Example: A retail company might aggregate sales data from multiple stores into a centralized data warehouse. This aggregated data can then be used to generate reports on overall sales performance, regional trends, and product popularity.

Analogy: Think of data aggregation as compiling a grocery list from multiple shopping lists. By combining all the items, you get a comprehensive list that covers everything you need.

Report Generation

Report generation involves creating structured documents or visualizations that present the aggregated data in a readable and actionable format. Azure offers tools like Power BI, Azure Synapse Analytics, and Azure Data Factory for generating reports. These tools allow for the creation of various types of reports, including dashboards, charts, and detailed tables.

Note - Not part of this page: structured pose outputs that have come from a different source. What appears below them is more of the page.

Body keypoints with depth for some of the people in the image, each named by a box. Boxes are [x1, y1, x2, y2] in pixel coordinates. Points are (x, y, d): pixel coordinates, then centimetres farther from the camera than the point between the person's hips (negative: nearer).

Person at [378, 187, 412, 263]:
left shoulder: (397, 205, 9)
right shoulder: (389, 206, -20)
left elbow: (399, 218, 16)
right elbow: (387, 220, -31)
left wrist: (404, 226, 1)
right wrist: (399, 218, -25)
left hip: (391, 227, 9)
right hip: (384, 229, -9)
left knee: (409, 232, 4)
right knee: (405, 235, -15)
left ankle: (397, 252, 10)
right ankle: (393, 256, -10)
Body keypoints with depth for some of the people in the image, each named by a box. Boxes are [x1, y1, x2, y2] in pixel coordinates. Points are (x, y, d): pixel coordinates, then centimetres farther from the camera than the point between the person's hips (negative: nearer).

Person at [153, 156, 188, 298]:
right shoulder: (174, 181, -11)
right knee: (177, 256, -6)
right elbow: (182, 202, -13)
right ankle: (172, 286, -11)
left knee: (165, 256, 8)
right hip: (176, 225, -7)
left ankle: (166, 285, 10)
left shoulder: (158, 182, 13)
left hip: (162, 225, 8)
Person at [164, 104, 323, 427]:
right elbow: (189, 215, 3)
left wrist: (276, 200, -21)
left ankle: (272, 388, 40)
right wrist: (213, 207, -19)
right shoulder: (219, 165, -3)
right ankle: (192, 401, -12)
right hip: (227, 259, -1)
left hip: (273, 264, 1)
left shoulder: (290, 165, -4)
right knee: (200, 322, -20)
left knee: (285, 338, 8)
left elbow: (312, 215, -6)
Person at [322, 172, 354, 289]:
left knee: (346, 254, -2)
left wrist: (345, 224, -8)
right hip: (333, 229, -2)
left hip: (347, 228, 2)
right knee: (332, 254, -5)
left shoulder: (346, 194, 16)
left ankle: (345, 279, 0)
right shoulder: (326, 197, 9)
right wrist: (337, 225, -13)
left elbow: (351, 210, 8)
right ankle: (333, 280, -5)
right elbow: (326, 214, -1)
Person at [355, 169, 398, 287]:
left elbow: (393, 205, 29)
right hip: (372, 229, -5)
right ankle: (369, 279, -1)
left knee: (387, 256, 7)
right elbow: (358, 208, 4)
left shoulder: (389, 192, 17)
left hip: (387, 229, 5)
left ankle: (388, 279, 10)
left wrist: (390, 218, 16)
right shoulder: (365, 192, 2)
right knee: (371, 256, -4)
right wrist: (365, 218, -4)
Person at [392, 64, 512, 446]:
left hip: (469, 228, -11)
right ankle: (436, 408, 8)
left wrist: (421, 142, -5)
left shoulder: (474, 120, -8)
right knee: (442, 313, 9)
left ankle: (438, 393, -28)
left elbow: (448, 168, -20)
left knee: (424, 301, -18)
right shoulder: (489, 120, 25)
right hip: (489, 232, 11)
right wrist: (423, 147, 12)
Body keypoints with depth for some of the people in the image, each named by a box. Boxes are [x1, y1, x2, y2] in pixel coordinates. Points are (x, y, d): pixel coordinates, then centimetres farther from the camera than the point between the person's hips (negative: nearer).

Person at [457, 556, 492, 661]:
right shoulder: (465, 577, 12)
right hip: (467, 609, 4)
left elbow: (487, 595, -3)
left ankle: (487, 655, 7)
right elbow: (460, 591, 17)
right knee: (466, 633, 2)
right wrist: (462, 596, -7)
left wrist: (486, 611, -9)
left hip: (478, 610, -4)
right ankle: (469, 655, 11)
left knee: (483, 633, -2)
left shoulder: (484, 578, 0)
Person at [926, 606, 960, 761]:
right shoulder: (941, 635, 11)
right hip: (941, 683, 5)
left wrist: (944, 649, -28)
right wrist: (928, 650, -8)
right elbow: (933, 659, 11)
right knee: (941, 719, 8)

Example: A financial institution might generate a monthly report that includes financial statements, transaction summaries, and performance metrics. This report can be shared with stakeholders to provide insights into the institution's financial health.

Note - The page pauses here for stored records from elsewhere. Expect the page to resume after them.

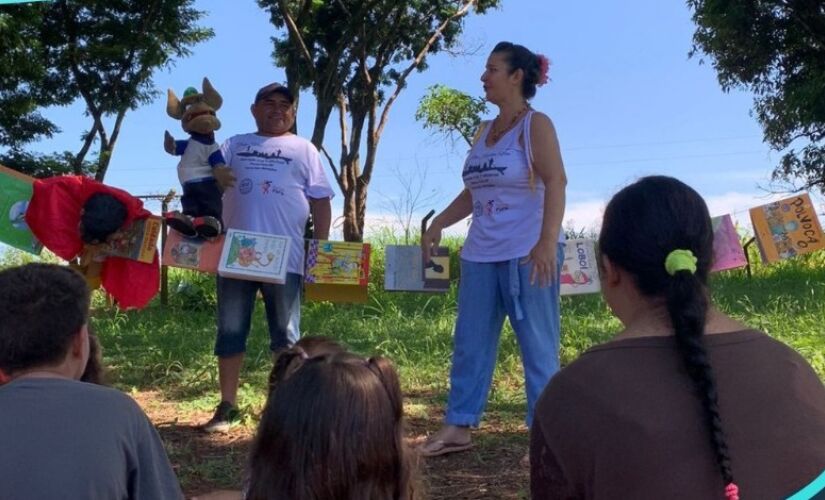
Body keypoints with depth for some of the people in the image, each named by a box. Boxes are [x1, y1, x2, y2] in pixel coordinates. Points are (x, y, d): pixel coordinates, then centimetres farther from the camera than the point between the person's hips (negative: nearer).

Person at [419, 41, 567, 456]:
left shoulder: (536, 125, -5)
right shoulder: (485, 131, 16)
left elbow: (556, 183, -16)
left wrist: (547, 242, -27)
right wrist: (438, 224, 11)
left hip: (528, 255, -7)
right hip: (480, 255, 8)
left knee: (538, 348, 0)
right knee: (469, 344, 10)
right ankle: (457, 427, 20)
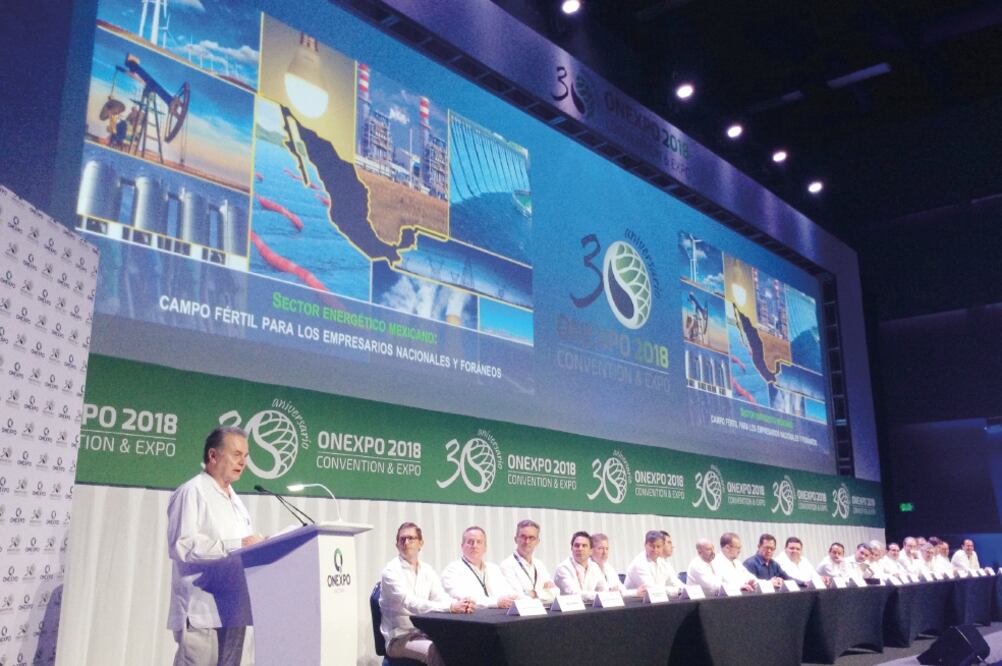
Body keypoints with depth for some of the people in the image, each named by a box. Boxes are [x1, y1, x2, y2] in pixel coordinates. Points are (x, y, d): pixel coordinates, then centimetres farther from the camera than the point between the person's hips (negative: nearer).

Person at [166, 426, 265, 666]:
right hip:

Analogy: Report generation is like creating a detailed recipe book from a collection of ingredients. The book (report) provides clear instructions (data) on how to use the ingredients (data) to create a meal (insight).

Scheduled Reporting

Scheduled reporting involves automating the generation and distribution of reports at predefined intervals. This ensures that stakeholders receive timely and consistent updates without manual intervention. Azure provides scheduling capabilities within tools like Power BI and Azure Data Factory.

Example: A marketing team might schedule weekly reports on social media engagement metrics. These reports are automatically generated and sent to team members every Friday, ensuring that everyone has the latest data for their planning and analysis.

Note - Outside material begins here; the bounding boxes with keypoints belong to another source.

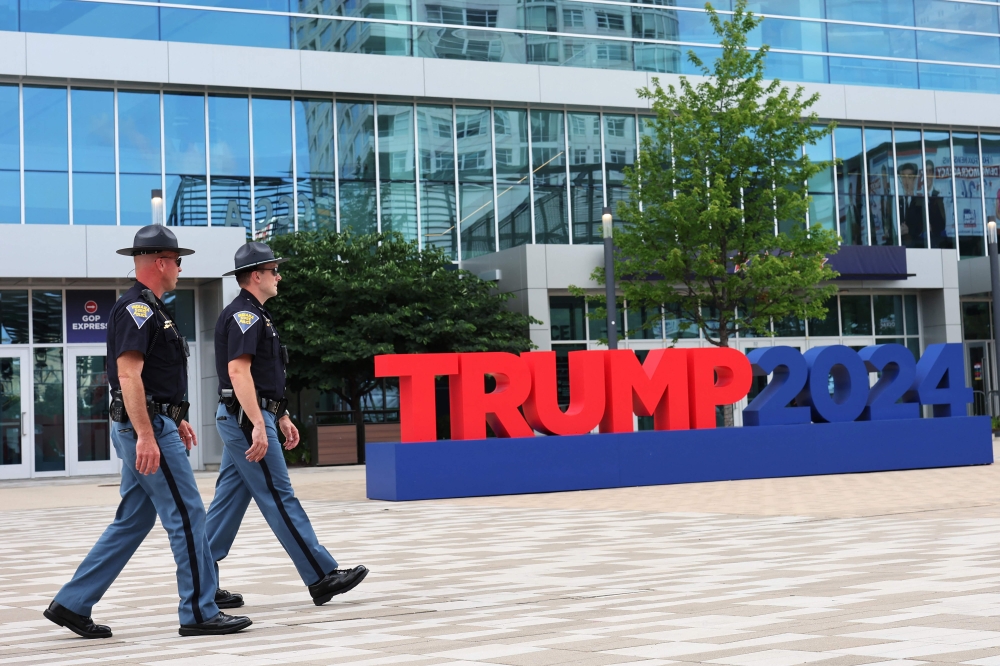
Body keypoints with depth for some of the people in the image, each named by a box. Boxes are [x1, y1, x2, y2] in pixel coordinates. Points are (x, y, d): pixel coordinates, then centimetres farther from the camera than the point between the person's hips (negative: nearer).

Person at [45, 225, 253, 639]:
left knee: (133, 521, 13)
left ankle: (72, 604, 16)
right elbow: (128, 375, -22)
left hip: (152, 425, 11)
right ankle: (200, 613, 2)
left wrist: (176, 420, 27)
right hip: (149, 427, -11)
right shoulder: (137, 308, -14)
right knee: (187, 515, -5)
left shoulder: (148, 309, 19)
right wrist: (146, 436, -27)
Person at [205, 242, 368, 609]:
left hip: (243, 420, 11)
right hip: (247, 418, -11)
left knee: (229, 500, 10)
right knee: (279, 499, -7)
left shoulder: (254, 315, 20)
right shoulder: (244, 315, -13)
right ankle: (322, 577, -4)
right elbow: (238, 372, -23)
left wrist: (282, 418, 23)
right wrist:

Analogy: Scheduled reporting is like setting up a coffee maker to brew coffee at the same time every morning. The coffee (report) is ready when you need it, without any extra effort.

Interactive Reporting

Interactive reporting allows users to explore data dynamically, providing deeper insights through interactions such as filtering, zooming, and drilling down. This type of reporting is particularly useful for complex datasets where users need to uncover hidden patterns and correlations. Azure offers tools like Power BI and Azure Synapse Analytics for creating interactive reports.

Example: A healthcare provider might create an interactive dashboard that allows clinicians to filter patient data by diagnosis, treatment, and outcome. This enables real-time analysis and decision-making based on the most relevant data.

Analogy: Interactive reporting is like a choose-your-own-adventure book. Readers (users) can explore different paths (data) and uncover new insights (stories) based on their choices.